O Y : That’s part of the reason why I thought it was under the name of SHINICHI OSAWA rather than MONDO GROSSO at that time.
S O : I think it was around 2007 when we released “The One”. At that time, rather than producing MONDO GROSSO, we started talking about doing my own personal stuff. At that time, Avex also wanted to do something for the overseas market, so I was doing a lot of DJing under the name SHINICHI OSAWA, doing production work, and going overseas frequently. I did a lot of work with MONDO GROSSO with “NEXT WAVE”. So I wanted to be more free and flexible to do want I wanted to do as a career under my own name.
O Y : Upon listening to your older work, I was wondering if your style of DJing at the time also affected your compositions.
S O: That’s right. I was DJing the most in my life from the 2000’s to 2010’s, so I think it had a direct influence on me.
S O : Yes, that’s right. Oyaide helped me a lot with the wiring of the studio here. I’m still indebted to them for the cables.

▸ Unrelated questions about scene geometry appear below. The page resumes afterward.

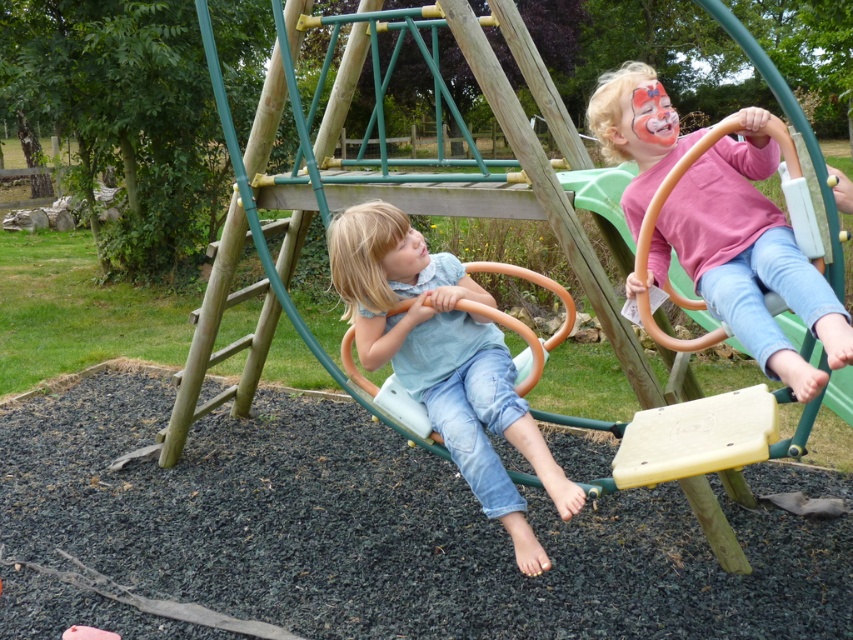
Question: Does pink matte shirt at upper right appear over light blue denim jeans at center?

Choices:
 (A) yes
 (B) no

Answer: (A)

Question: Is pink matte shirt at upper right thinner than matte pink face paint at upper right?

Choices:
 (A) yes
 (B) no

Answer: (B)

Question: Which object is farther from the camera taking this photo?

Choices:
 (A) smooth skin face at center
 (B) light blue denim jeans at center
 (C) pink matte shirt at upper right

Answer: (A)

Question: Which object is closer to the camera taking this photo?

Choices:
 (A) light blue denim jeans at center
 (B) smooth skin face at center
 (C) matte pink face paint at upper right

Answer: (A)

Question: Estimate the real-world distances between objects in this image. Which object is farther from the light blue denim jeans at center?

Choices:
 (A) pink matte shirt at upper right
 (B) matte pink face paint at upper right

Answer: (B)

Question: Does pink matte shirt at upper right appear on the right side of light blue denim jeans at center?

Choices:
 (A) no
 (B) yes

Answer: (B)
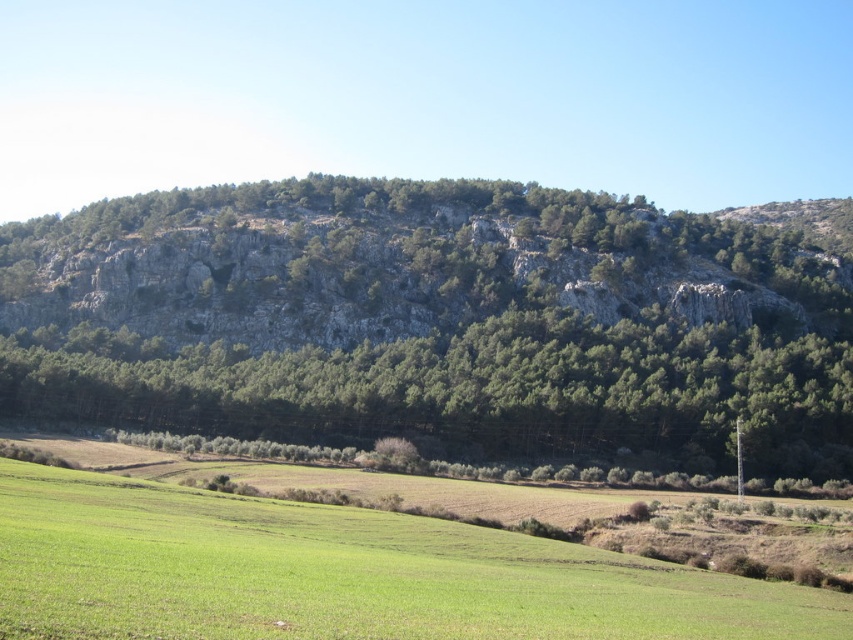
Question: Which of the following is the closest to the observer?

Choices:
 (A) rocky gray mountain at center
 (B) green grass pasture at lower left
 (C) green leafy trees at center

Answer: (B)

Question: Which object is positioned closest to the green leafy trees at center?

Choices:
 (A) rocky gray mountain at center
 (B) green grass pasture at lower left

Answer: (A)

Question: Can you confirm if green leafy trees at center is positioned to the left of green grass pasture at lower left?

Choices:
 (A) no
 (B) yes

Answer: (A)

Question: Can you confirm if rocky gray mountain at center is positioned above green leafy trees at center?

Choices:
 (A) no
 (B) yes

Answer: (B)

Question: Considering the real-world distances, which object is farthest from the green leafy trees at center?

Choices:
 (A) rocky gray mountain at center
 (B) green grass pasture at lower left

Answer: (B)

Question: Is rocky gray mountain at center to the right of green leafy trees at center from the viewer's perspective?

Choices:
 (A) yes
 (B) no

Answer: (A)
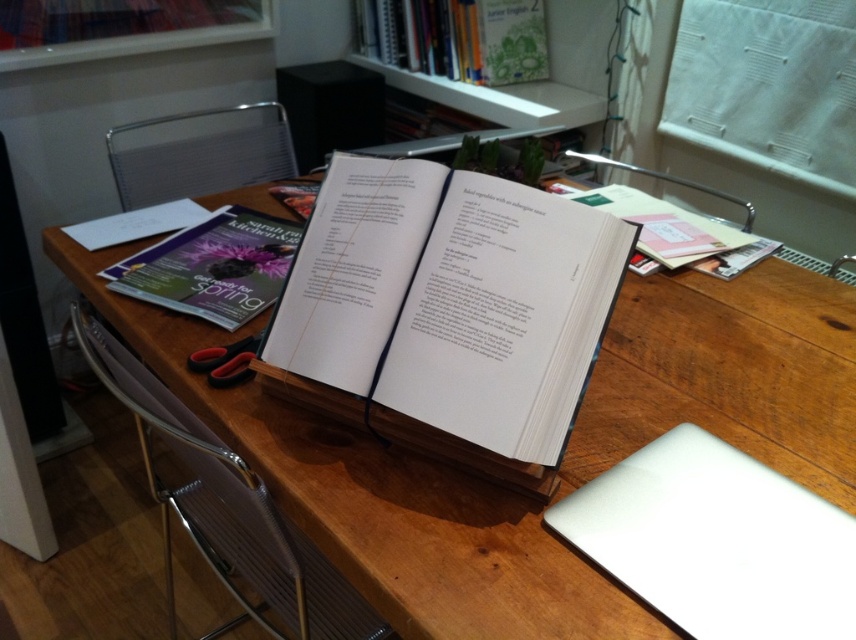
Where is `white paper at center`? white paper at center is located at coordinates (447, 310).

Does white paper at center have a larger size compared to black rubber scissors at lower left?

Yes, white paper at center is bigger than black rubber scissors at lower left.

Does point (462, 336) come in front of point (205, 356)?

Yes, it is in front of point (205, 356).

Image resolution: width=856 pixels, height=640 pixels. I want to click on white paper at center, so click(447, 310).

Is purple matte magazine at left below hardcover book at upper center?

Yes, purple matte magazine at left is below hardcover book at upper center.

Which is in front, point (165, 244) or point (519, 58)?

Point (165, 244) is more forward.

Where is `purple matte magazine at left`? The image size is (856, 640). purple matte magazine at left is located at coordinates (214, 266).

The image size is (856, 640). In order to click on purple matte magazine at left in this screenshot , I will do `click(214, 266)`.

Looking at this image, between metallic silver chair at center and metallic silver chair at upper center, which one is positioned higher?

metallic silver chair at upper center is higher up.

The height and width of the screenshot is (640, 856). Describe the element at coordinates (227, 509) in the screenshot. I see `metallic silver chair at center` at that location.

Locate an element on the screen. Image resolution: width=856 pixels, height=640 pixels. metallic silver chair at center is located at coordinates (227, 509).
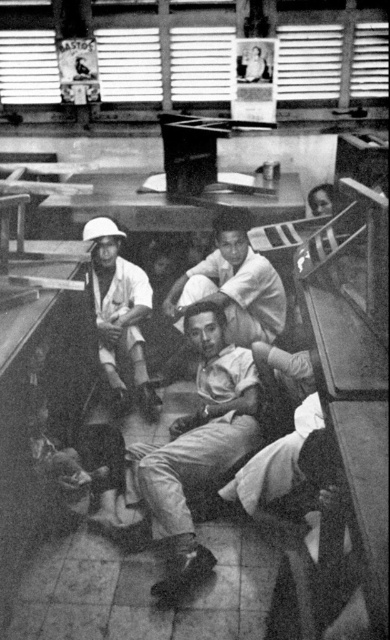
Can you confirm if matte white shirt at center is shorter than matte white helmet at upper left?

Indeed, matte white shirt at center has a lesser height compared to matte white helmet at upper left.

Based on the photo, who is lower down, matte white shirt at center or matte white helmet at upper left?

matte white shirt at center is below.

Which is behind, point (184, 448) or point (88, 298)?

The point (88, 298) is behind.

Locate an element on the screen. Image resolution: width=390 pixels, height=640 pixels. matte white shirt at center is located at coordinates (196, 448).

Measure the distance between point (200,397) and camera.

Point (200,397) and camera are 4.20 meters apart from each other.

Is matte white shirt at center in front of smooth skin man at center?

That is True.

Is point (182, 426) behind point (257, 308)?

That is False.

At what (x,y) coordinates should I click in order to perform the action: click on matte white shirt at center. Please return your answer as a coordinate pair (x, y). This screenshot has width=390, height=640. Looking at the image, I should click on (196, 448).

Can you confirm if smooth skin man at center is wider than matte white helmet at upper left?

Correct, the width of smooth skin man at center exceeds that of matte white helmet at upper left.

Who is more distant from viewer, (244, 298) or (111, 291)?

The point (111, 291) is behind.

Locate an element on the screen. This screenshot has height=640, width=390. smooth skin man at center is located at coordinates (232, 285).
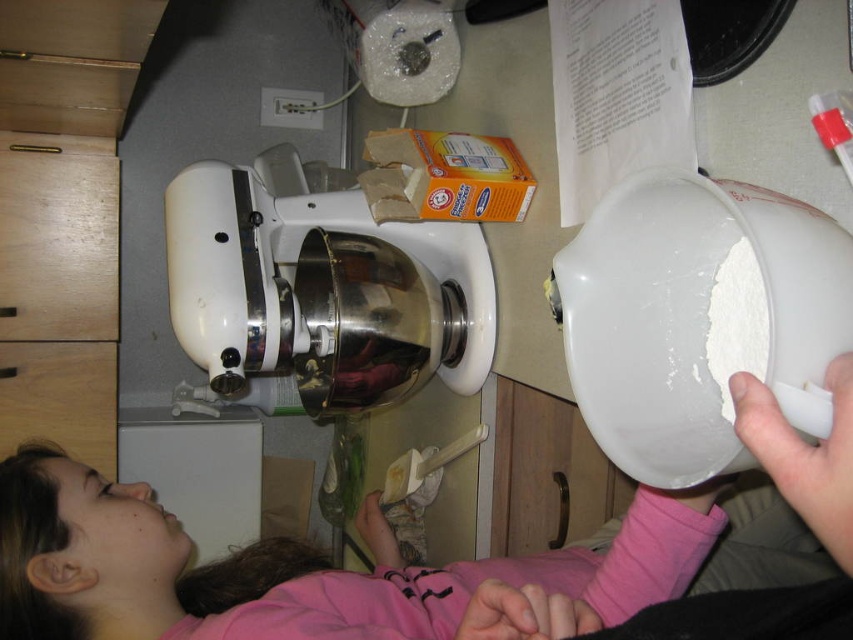
Can you confirm if white glossy mixer at center is smaller than wooden at left?

Actually, white glossy mixer at center might be larger than wooden at left.

Does point (390, 264) lie in front of point (106, 317)?

Yes, point (390, 264) is in front of point (106, 317).

I want to click on white glossy mixer at center, so click(x=322, y=291).

Which is below, wooden at left or wooden drawer at lower left?

Positioned lower is wooden drawer at lower left.

Can you confirm if wooden at left is positioned below wooden drawer at lower left?

No, wooden at left is not below wooden drawer at lower left.

You are a GUI agent. You are given a task and a screenshot of the screen. Output one action in this format:
    pyautogui.click(x=<x>, y=<y>)
    Task: Click on the wooden at left
    The width and height of the screenshot is (853, 640).
    Given the screenshot: What is the action you would take?
    (x=57, y=237)

Can you confirm if white glossy mixer at center is shorter than wooden drawer at lower left?

In fact, white glossy mixer at center may be taller than wooden drawer at lower left.

Is white glossy mixer at center further to the viewer compared to wooden drawer at lower left?

No.

Describe the element at coordinates (322, 291) in the screenshot. I see `white glossy mixer at center` at that location.

Where is `white glossy mixer at center`? white glossy mixer at center is located at coordinates (322, 291).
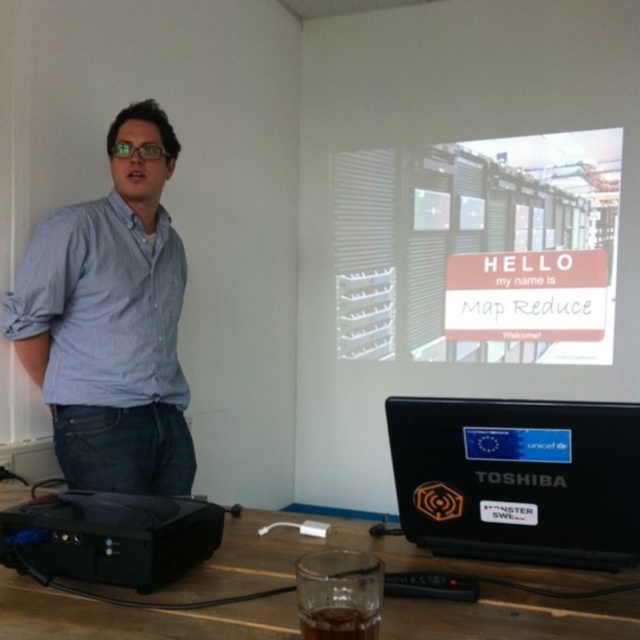
Question: Which of the following is the closest to the observer?

Choices:
 (A) blue denim jeans at left
 (B) brown glass at lower center

Answer: (B)

Question: Does white matte signboard at upper center appear on the left side of wooden table at lower center?

Choices:
 (A) yes
 (B) no

Answer: (B)

Question: Which of the following is the closest to the observer?

Choices:
 (A) black plastic projector at lower left
 (B) white matte signboard at upper center
 (C) blue denim jeans at left
 (D) wooden table at lower center

Answer: (D)

Question: Considering the real-world distances, which object is farthest from the wooden table at lower center?

Choices:
 (A) white matte signboard at upper center
 (B) transparent glass at lower center

Answer: (A)

Question: Can you confirm if white matte signboard at upper center is positioned above blue denim jeans at left?

Choices:
 (A) no
 (B) yes

Answer: (B)

Question: Does wooden table at lower center have a greater width compared to brown glass at lower center?

Choices:
 (A) no
 (B) yes

Answer: (B)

O Y : Do you still use them now?
S O: Of course. I haven’t changed them since then. I’m not sure about that kind of thing. Of course, as they age, they can deteriorate, can’t they? Do you have to renew it somewhere?
O Y : If you want, it can be reliably used between two to 30 years.
S O: 30 years? That makes sense.
O Y: The life of a (copper) conductor is generally about 30 years.
S O : If that’s the case, it’s not good for Oyaide’s business, is it?
O Y : Yes, that’s right. Oyaide’s cables are well made, so it’s more difficult for them to deteriorate. So, if you don’t feel anything wrong when you use them, then no problem!
S O: So far so good, never any issues. I remember the first three months after I changed the cables, the sound was so hi-fi that it took me a while to get used to it. It’s the same with monitors and everything, but when the cables start to settle down, everything starts to fit in. I’m really comfortable with it at the moment, but there are times when I want it to be crisp. That’s why I changed all the cables and the power supply once. But then it got too hi-fi, so I had to change it back. I was told by Oyaide that I should go back to the original. They said they thought it would be too crisp and difficult to get monitors. I thought that was interesting. It’s not just a matter of going one way and making everything hi-fi. Oyaide was very supportive at the time.